[Data excerpts — start]

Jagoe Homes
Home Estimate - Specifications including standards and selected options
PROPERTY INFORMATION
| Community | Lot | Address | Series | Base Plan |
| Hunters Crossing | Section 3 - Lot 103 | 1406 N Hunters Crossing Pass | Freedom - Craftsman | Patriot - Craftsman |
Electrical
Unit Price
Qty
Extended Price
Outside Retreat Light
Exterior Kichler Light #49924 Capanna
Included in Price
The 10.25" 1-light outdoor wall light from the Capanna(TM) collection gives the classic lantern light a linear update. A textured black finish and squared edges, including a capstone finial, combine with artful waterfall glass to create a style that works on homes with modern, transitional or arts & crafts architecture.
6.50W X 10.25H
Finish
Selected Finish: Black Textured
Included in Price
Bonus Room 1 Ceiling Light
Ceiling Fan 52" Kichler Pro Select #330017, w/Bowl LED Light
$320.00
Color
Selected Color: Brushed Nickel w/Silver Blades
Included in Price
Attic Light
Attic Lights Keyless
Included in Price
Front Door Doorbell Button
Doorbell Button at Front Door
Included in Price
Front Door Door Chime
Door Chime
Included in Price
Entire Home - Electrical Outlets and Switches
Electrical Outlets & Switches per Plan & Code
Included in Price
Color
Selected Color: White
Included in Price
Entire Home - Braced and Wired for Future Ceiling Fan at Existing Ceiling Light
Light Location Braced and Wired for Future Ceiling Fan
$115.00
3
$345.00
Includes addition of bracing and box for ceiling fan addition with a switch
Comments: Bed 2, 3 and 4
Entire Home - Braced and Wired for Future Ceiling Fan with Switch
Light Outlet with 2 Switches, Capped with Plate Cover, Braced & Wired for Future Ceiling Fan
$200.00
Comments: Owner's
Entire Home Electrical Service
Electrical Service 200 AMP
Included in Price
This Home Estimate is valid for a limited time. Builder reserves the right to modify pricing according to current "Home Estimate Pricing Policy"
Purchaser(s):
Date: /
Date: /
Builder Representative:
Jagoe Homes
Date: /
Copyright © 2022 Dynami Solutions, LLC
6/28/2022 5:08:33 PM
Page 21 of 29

[Data excerpts — finish]
[Data excerpts — start]

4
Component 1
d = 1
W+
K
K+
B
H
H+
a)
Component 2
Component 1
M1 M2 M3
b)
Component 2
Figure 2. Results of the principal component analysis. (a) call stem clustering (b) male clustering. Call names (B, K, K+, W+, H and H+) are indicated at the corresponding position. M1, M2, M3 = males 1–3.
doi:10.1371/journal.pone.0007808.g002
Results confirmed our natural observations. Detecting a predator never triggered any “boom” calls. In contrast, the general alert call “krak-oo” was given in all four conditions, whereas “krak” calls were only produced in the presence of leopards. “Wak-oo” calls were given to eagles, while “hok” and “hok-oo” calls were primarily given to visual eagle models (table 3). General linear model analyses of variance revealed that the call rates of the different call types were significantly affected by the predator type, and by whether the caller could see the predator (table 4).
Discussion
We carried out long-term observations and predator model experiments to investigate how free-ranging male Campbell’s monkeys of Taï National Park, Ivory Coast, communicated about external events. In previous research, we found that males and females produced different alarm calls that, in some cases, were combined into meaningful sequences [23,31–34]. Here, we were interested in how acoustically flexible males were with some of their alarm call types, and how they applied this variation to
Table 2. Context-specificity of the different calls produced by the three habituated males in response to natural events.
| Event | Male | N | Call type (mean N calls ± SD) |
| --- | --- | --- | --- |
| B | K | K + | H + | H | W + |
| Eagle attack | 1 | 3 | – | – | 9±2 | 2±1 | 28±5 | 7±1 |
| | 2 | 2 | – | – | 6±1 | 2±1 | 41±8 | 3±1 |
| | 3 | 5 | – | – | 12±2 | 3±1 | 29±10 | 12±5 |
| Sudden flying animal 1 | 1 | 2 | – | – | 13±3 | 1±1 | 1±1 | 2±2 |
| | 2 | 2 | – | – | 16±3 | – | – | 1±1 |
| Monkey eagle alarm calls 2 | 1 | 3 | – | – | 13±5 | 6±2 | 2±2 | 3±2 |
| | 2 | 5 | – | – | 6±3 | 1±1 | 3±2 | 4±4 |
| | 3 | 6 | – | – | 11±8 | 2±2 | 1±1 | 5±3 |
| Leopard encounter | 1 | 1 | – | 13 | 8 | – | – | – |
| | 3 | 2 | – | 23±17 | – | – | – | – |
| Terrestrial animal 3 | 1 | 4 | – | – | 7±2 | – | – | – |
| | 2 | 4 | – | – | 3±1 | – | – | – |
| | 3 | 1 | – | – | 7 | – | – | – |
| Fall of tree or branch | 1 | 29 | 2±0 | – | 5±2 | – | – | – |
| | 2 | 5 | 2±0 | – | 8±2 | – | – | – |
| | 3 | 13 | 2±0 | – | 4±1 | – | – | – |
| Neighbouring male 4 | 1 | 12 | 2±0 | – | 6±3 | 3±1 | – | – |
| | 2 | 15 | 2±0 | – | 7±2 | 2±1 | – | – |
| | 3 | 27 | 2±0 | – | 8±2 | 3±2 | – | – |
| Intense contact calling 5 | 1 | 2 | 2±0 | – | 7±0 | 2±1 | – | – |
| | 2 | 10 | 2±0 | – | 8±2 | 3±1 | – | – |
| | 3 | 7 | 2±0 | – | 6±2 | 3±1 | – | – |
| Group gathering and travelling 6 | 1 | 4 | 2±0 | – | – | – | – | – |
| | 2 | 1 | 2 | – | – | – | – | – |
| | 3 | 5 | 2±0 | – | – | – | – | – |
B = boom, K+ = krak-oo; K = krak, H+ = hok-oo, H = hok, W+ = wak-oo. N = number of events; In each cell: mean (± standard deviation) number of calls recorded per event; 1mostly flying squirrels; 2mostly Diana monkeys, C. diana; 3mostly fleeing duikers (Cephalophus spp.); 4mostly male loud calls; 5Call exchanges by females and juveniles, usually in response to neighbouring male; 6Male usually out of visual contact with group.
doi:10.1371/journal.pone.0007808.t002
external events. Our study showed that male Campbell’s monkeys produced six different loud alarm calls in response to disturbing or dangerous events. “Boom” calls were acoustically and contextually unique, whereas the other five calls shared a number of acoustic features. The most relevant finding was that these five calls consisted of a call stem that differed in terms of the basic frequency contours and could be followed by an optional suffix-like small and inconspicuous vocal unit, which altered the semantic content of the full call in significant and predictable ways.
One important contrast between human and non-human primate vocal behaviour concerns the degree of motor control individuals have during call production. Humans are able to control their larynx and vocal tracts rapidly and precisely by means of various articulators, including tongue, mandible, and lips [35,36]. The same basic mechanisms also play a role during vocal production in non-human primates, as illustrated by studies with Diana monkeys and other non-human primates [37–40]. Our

[Data excerpts — finish]

◆ Required action: Give again, word for word, every line of the listing above from the one with "6±2 | 2±2 | 3±2 |" to the one with "doi:10.1371/journal.pone.0007808.t002", both inclusive, and nothing beyond them.

◆ Solution below:
| Monkey eagle alarm calls 2 | 1 | 3 | – | – | 13±5 | 6±2 | 2±2 | 3±2 |
| | 2 | 5 | – | – | 6±3 | 1±1 | 3±2 | 4±4 |
| | 3 | 6 | – | – | 11±8 | 2±2 | 1±1 | 5±3 |
| Leopard encounter | 1 | 1 | – | 13 | 8 | – | – | – |
| | 3 | 2 | – | 23±17 | – | – | – | – |
| Terrestrial animal 3 | 1 | 4 | – | – | 7±2 | – | – | – |
| | 2 | 4 | – | – | 3±1 | – | – | – |
| | 3 | 1 | – | – | 7 | – | – | – |
| Fall of tree or branch | 1 | 29 | 2±0 | – | 5±2 | – | – | – |
| | 2 | 5 | 2±0 | – | 8±2 | – | – | – |
| | 3 | 13 | 2±0 | – | 4±1 | – | – | – |
| Neighbouring male 4 | 1 | 12 | 2±0 | – | 6±3 | 3±1 | – | – |
| | 2 | 15 | 2±0 | – | 7±2 | 2±1 | – | – |
| | 3 | 27 | 2±0 | – | 8±2 | 3±2 | – | – |
| Intense contact calling 5 | 1 | 2 | 2±0 | – | 7±0 | 2±1 | – | – |
| | 2 | 10 | 2±0 | – | 8±2 | 3±1 | – | – |
| | 3 | 7 | 2±0 | – | 6±2 | 3±1 | – | – |
| Group gathering and travelling 6 | 1 | 4 | 2±0 | – | – | – | – | – |
| | 2 | 1 | 2 | – | – | – | – | – |
| | 3 | 5 | 2±0 | – | – | – | – | – |
B = boom, K+ = krak-oo; K = krak, H+ = hok-oo, H = hok, W+ = wak-oo. N = number of events; In each cell: mean (± standard deviation) number of calls recorded per event; 1mostly flying squirrels; 2mostly Diana monkeys, C. diana; 3mostly fleeing duikers (Cephalophus spp.); 4mostly male loud calls; 5Call exchanges by females and juveniles, usually in response to neighbouring male; 6Male usually out of visual contact with group.
doi:10.1371/journal.pone.0007808.t002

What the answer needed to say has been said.